We see that these patterns can change over time when leadership commits to creating a conscious culture. Here are the keys to successfully moving toward a more conscious culture:
1. Start at the top. Teams need to know that they can trust the key decision makers to walk their talk. We recommend that the executive team first models conscious leadership through practicing daily with their direct reports. Once they are perceived to be more present and aware by those they lead, then we suggest taking it to the next level.
2. Clearly articulate the vision for the culture. What are the values, guiding principles and best practices that the organization stands for? Make sure they are clearly articulated, role modeled and regularly articulated.
3. Practice, practice, practice. Create easy practices that can be incorporated into your working flow. We encourage everyone to develop individual practices, one-on-one practices with a learning partner, and practice for small and large groups.
4. Create a shared language. We’ve learned that teams who create specific terms and phrases to describe how they are feeling and being are more likely to be vulnerable and authentic with one another. This languaging supports more rapid learning to resolve conflicts and enhance collaboration.
5. Provide environments that enhance well-being. Physical and spiritual well-being enhances emotional and mental well-being. We encourage companies to offer healthy foods and drinks, provide ample movement opportunities, offer quiet rooms for meditation and naps, and to create aesthetically beautiful spaces.
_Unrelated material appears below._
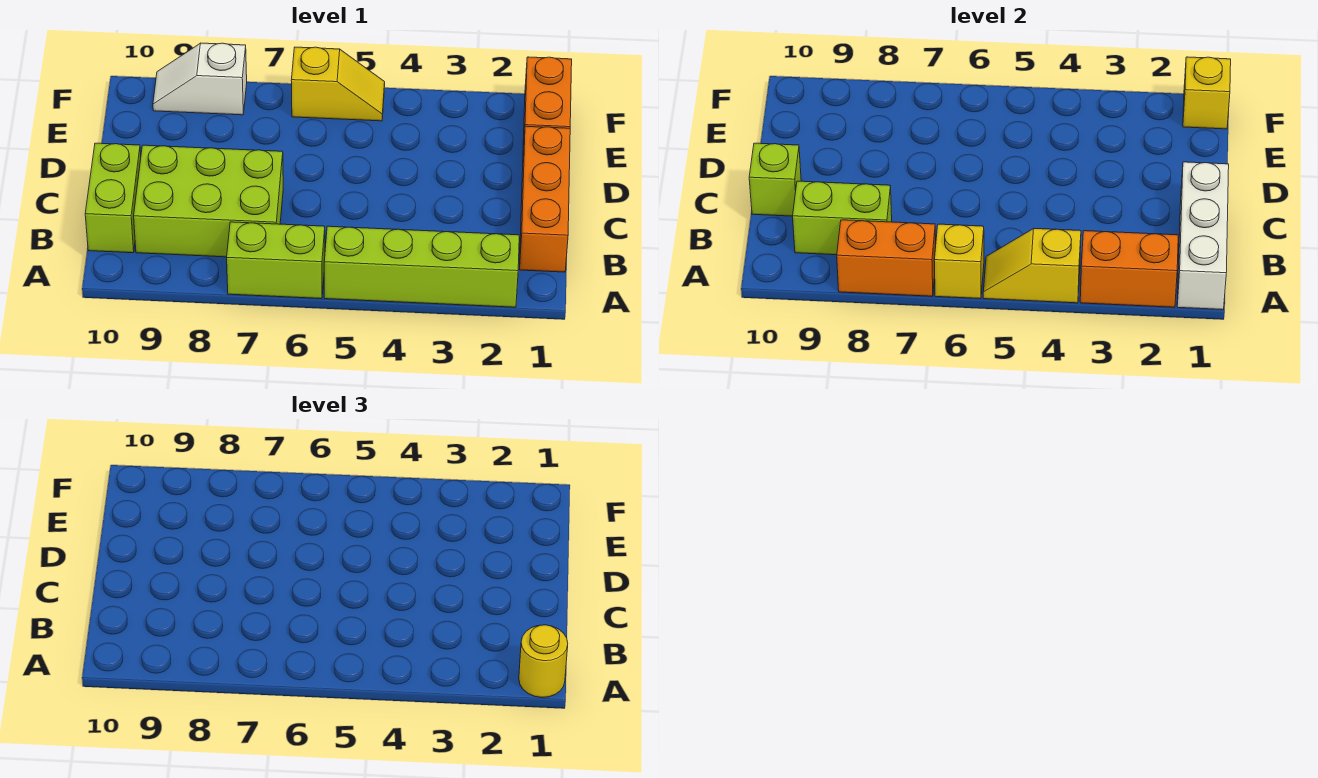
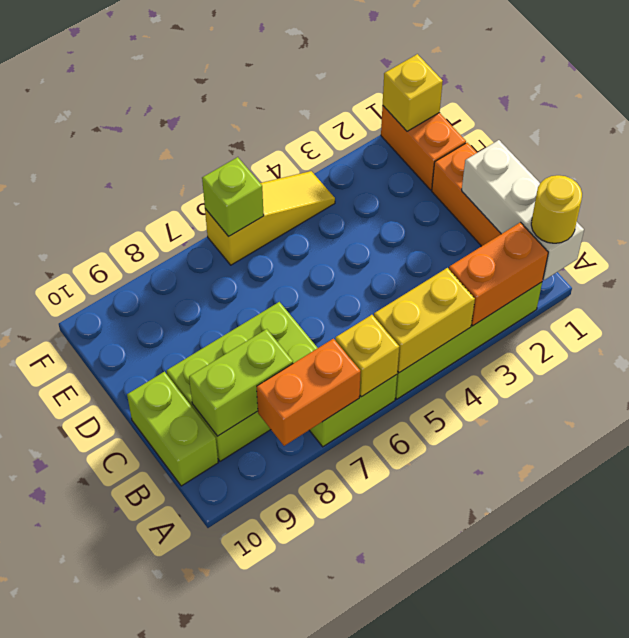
yellow 1x2 slope [983,228,1081,303] -> yellow 1x2 brick [374,268,475,373]
lime 1x1 brick [749,143,801,216] -> lime 1x1 brick moved to [202,157,264,236]
yellow 1x2 slope [291,47,385,121] -> yellow 1x3 slope [205,171,335,265]
white 1x2 slope [153,43,247,115] -> none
6. Inspire a feedback rich environment. Feedback is often delivered as criticism, which tends to elicit defensiveness and shut down learning. If feedback is instead offered from a place of curiosity, deeper connection, and growth, surprisingly positive results generally follow. This is a skill that needs to be learned and cultivated.
7. Integrate self-awareness skills into performance reviews. After team members have had time to practice, we encourage leaders to have team members give one another feedback about how effective they are in leading consciously, both on a regular basis and during biannual or yearly reviews.
8. Include professional coaching and facilitation. Don’t go at it alone. Get the support of experts who can provide tools and feedback and offer incisive challenge when needed. Identify an internal champion and support them in getting additional training to create an in-house coach.
9. Be patient. Not everyone goes at the same pace, and people transform and integrate in different ways, so don’t assume people aren’t willing to learn because they don’t overtly practice as often as others. It’s natural for some people to be skeptical. Give them time to see the value through experiencing shifts in others and interpersonal and organizational results. At the same time, if you have a toxic employee who is committed to being a victim, we suggest clearly communicating well-defined boundaries, and moving them out if they aren’t interested in taking responsibility for their choices and results.